The Mural follows its 3G predecessors by offering a solid selection of music-related features, such as support for XM Radio, a Music ID app, and music videos. You also get an application for creating your own ringtones and saving music tracks as ringtones.
The Mural lacks a flash and the camera is not in the best place on the phone.
The 2-megapixel camera takes pictures in four resolutions, from 1,600×1,200 down to 320×240. Other editing options are fairly standard. You’ll find three quality settings, a self-timer, a multishot mode, a brightness control, a 4x digital zoom, three color effects, and three white balance settings. The camcorder shoots clips in three resolutions and offers a similar set of editing options. Clips meant for multimedia messages are capped at 42 seconds, but you can shoot for longer in standard mode.
When finished shooting you can send pictures to a friend or store them on the phone’s 70MB of integrated memory. That’s not a lot of space, so you’ll want to invest in a microSD card. We didn’t get one in the box, but the Mural can accommodate cards up to 16GB. Photo quality is admirable, with natural colors and little image noise. The camera also performs well in low light even though there’s no flash.
The Mural has decent photo quality.
You also get a selection of Java apps, some of which are subscription-based. They include My-Cast Weather, WikiMobile, Yellowpages Mobile, a unit and currency converter, a world clock, MobiTV, and Mobile Banking. And thanks to the integrated Assisted-GPS, you can access AT&T Navigator and a Where app for local search.

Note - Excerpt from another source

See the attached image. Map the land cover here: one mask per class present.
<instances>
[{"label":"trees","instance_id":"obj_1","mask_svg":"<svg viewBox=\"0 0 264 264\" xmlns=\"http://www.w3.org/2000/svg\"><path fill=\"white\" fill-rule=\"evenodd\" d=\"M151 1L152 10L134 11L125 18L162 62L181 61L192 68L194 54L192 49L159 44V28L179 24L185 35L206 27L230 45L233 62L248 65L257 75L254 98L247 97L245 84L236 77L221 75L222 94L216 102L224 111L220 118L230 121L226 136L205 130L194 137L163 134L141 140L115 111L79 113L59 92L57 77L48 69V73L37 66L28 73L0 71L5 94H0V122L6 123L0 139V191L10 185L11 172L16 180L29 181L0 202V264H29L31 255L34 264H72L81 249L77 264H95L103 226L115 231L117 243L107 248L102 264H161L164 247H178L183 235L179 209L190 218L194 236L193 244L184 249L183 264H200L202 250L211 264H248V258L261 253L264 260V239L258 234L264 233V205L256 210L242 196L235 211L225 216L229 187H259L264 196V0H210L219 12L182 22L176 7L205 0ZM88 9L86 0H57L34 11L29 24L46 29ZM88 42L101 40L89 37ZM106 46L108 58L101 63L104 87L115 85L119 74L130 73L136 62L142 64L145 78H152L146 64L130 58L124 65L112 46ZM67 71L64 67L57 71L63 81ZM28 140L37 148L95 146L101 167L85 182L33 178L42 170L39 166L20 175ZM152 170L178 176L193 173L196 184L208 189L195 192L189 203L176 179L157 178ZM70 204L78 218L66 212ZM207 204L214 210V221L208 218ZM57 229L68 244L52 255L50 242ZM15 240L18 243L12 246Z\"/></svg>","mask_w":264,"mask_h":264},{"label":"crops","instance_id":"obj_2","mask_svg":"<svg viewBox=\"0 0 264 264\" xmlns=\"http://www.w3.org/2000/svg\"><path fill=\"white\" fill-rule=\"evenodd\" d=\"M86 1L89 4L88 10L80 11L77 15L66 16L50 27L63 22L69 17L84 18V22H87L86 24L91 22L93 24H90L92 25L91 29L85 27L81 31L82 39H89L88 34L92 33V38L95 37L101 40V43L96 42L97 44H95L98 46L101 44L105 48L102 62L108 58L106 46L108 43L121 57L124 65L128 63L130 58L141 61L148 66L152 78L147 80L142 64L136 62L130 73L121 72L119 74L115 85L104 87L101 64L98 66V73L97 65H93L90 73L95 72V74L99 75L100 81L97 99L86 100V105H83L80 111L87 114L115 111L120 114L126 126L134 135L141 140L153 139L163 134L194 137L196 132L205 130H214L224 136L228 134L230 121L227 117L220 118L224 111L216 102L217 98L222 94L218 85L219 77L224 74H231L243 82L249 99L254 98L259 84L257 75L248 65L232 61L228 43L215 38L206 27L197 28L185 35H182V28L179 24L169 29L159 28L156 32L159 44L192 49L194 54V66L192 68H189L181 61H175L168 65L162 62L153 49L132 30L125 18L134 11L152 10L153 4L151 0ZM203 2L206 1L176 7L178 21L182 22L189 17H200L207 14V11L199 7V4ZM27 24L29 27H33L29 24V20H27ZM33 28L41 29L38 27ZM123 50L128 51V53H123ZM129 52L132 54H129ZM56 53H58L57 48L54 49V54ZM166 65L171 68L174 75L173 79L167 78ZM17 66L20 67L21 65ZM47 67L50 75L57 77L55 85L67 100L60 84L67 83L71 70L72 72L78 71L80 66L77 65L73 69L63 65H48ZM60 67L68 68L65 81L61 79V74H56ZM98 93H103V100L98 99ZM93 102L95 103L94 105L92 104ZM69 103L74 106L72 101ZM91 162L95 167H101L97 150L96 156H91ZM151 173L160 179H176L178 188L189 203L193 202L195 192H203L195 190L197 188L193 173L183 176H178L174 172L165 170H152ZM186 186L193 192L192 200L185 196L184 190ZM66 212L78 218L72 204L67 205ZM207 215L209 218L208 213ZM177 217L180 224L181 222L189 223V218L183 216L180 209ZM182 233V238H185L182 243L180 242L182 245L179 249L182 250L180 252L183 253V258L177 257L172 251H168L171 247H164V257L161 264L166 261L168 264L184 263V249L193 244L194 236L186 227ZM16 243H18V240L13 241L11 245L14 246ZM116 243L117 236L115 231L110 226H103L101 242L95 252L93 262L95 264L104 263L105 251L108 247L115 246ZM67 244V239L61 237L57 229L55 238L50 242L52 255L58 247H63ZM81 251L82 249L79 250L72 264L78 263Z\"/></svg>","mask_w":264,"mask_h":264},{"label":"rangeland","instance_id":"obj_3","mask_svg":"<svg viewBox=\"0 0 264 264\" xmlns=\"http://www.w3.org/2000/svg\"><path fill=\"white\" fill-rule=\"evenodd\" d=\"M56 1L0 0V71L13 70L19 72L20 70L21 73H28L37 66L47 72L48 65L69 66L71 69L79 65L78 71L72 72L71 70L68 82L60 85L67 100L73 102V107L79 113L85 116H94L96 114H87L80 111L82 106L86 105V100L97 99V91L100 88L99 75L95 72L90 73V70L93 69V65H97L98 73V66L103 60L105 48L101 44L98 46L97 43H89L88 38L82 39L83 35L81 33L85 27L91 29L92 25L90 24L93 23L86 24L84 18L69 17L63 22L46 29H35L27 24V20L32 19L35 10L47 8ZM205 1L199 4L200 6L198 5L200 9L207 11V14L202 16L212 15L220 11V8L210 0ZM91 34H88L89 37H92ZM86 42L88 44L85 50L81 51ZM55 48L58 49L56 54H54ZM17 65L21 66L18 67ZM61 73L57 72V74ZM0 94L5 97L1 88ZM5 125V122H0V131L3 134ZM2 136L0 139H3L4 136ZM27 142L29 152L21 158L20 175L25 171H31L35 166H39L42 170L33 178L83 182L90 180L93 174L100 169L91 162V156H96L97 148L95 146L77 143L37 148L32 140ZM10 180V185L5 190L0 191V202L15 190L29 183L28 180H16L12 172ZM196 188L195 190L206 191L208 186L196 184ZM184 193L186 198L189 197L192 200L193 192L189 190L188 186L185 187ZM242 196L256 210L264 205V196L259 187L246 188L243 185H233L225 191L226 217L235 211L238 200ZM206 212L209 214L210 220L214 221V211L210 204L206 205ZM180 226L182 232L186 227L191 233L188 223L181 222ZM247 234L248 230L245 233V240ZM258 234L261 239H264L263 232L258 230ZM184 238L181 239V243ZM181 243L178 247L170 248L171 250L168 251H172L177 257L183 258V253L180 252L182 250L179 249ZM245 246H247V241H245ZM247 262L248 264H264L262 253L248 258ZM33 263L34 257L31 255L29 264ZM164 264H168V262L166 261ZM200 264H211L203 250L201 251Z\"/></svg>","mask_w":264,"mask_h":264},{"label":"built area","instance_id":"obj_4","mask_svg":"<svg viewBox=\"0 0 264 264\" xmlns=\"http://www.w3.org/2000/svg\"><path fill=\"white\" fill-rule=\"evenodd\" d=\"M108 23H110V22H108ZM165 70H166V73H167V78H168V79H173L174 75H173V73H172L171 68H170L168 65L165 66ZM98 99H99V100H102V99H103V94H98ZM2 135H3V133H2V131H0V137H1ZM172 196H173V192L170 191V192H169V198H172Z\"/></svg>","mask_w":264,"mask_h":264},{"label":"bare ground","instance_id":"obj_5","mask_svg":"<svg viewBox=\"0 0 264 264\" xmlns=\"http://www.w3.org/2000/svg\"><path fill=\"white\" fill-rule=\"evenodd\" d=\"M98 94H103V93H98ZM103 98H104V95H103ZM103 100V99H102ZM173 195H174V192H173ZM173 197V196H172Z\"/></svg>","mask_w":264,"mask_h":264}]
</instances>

You can personalize the phone with a selection of screensavers, animations, wallpaper, themes, and alert tones. More options, and additional ringtones, are available from AT&T’s Media Mall service using the WAP browser. Gamers can test demos of Block Breaker, Diner Dash 2, JewelQuest2, and Tetris. You’ll have to buy the full versions for extended play.
Performance
We tested the quad-band (GSM 850/900/1800/19000) Nokia Mural 6750 world phone in San Francisco using AT&T service. Call quality was decent on the whole, though it was not without its faults. Voices sounded natural, but the volume was low and we heard a slight background hum during most calls. The signal was occasionally inconsistent as well; there were a few times where the Mural failed to place a call.
Callers mentioned similar conditions. They didn’t report any voice distortion, but they had trouble hearing us on occasion and some of our friends also heard the background hum. Automated calling systems could understand us most of the time; we had trouble only when we were trying to call while outside. Speakerphone calls were about the same. The external speaker gets fairly loud and there was minimal voice distortion at the highest volume levels.
Streaming video quality was above average. There was some pixelation, but it wasn’t distracting. We liked that the frame size takes up the full display and that it defaults to a landscape orientation. The audio is sufficiently loud and was in sync with the video.
The Mural has a rated battery life of 4 hours talk time and 14 days standby time. It has a tested talk time of 3 hours and 30 minutes. According to FCC radiation tests, the Mural has a digital SAR of 1 watt per kilogram.